Here are five possible questions to consider during that conversation:
1. Will you ride together to and from work?
Carpooling could save you and your relative both on gas money and can be enjoyable, but if you do decide to ride together, make some decisions ahead of time, like what time you’ll leave home for work and what time you’ll both leave the office to make sure it will work out logistically. It can also be a good idea to decide whether or not you’ll talk about work and your mutual colleagues on your rides together. Venting can be healthy, but it could create a division between you and your relative and the other people you both work with.
2. How much and in what manner will you communicate at work?
Will you work together on projects? If so, what are your standards for professional communication with one another? If you won’t work together directly, will you still visit one another throughout the day? If so, when and for how long? Will you have lunch together? These are important questions to consider when deciding what your working relationship will look like in contrast to your at-home relationship.
3. Will you talk about home life in the workplace?
Avoiding conversations about things going on at home or mutual relatives while at work and sticking to professional topics could be helpful in keeping both your minds on doing great work and could keep you from getting caught up in family drama on your employer’s watch.
4. How should you treat one another as colleagues?
Do you normally hug your relative when you see them? If so, do you hug your other colleagues as well? It’s a good idea to match your behavior with your relative to your normal behavior with other folks you work with. This communicates your commitment to professionalism to everyone in your office and a sets a clear boundary in your own mind that you’re at work and not at home.

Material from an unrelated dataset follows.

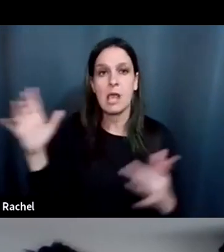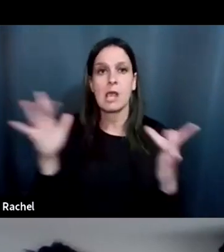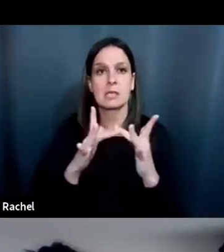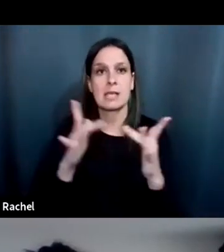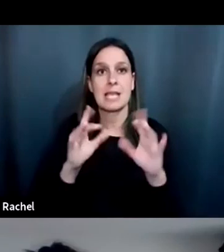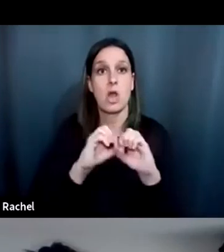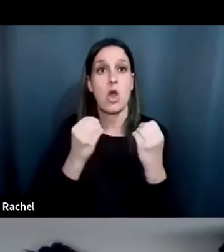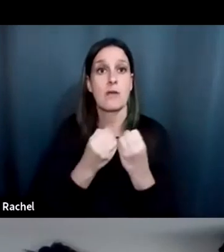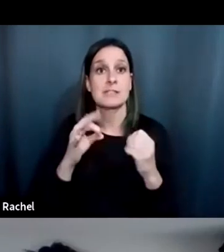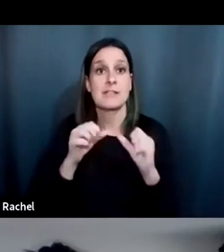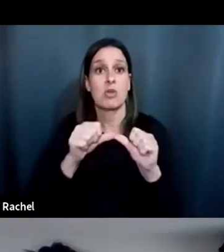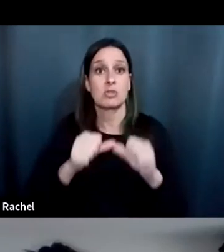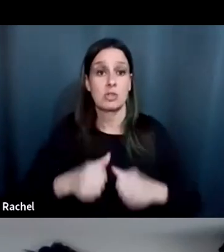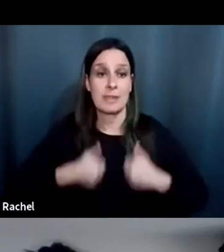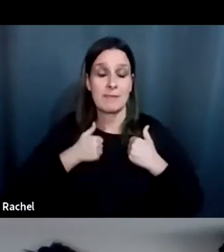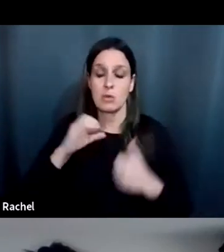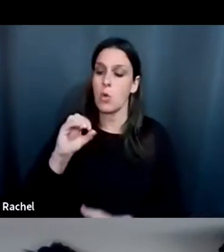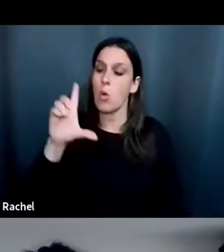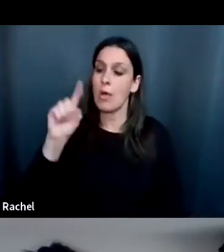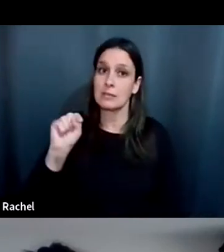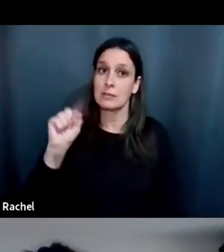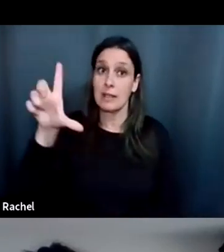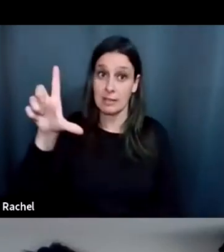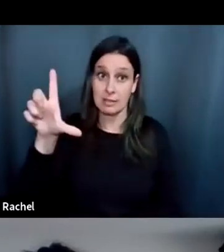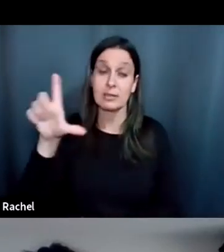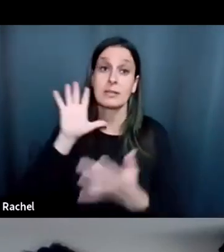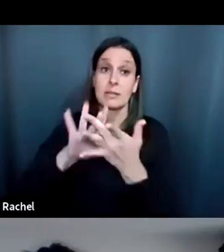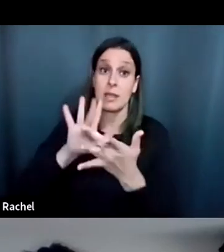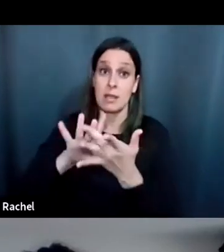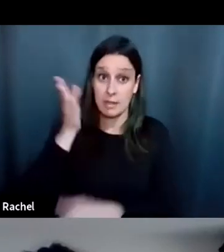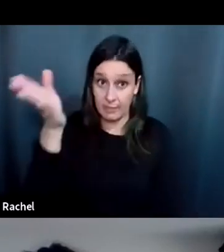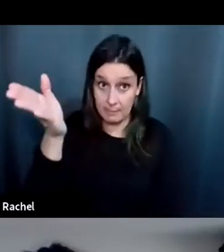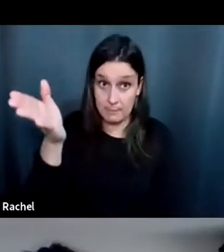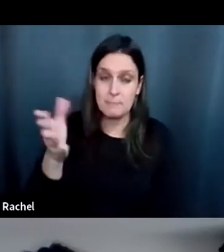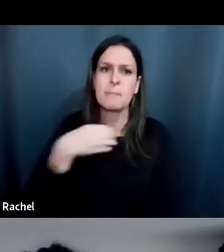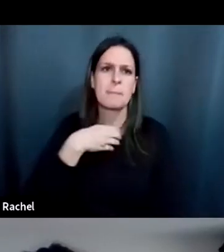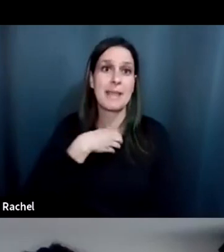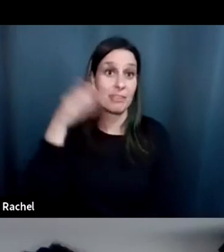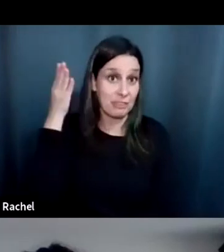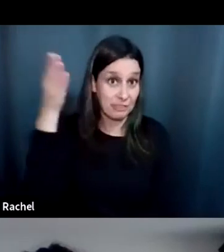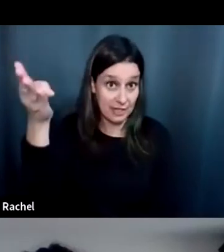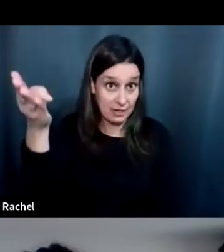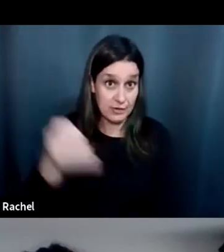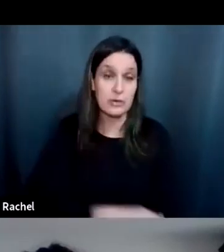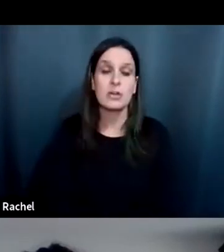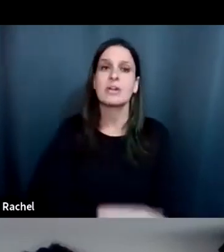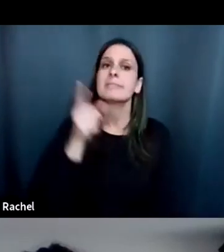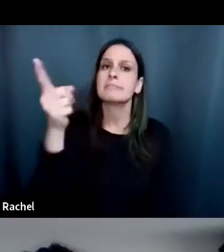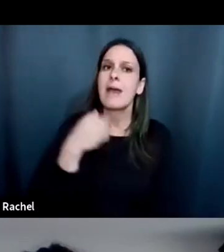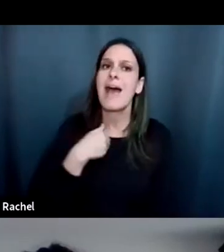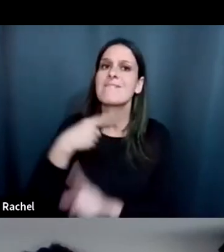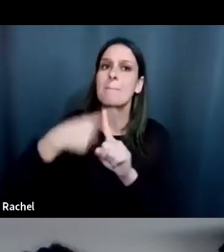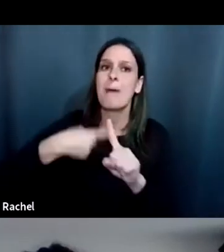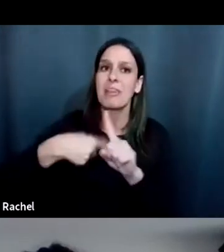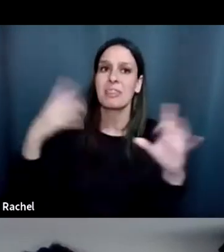the office of long-term living OLTL and complaining there. They have monthly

5. How else can you keep home and work life as separate as possible?
It may not be 100 percent possible to treat your relative like just another colleague, but you should make that the goal. To the degree possible, agree that you and your relative will speak to one another with the same professionalism that you speak to everyone else at your workplace and hold each other to the same professional standard.
These topics may be a little uncomfortable in the moment, but having a challenging conversation now could help avoid conflict or hurt feelings later on and set you up for a great working relationship with your relative.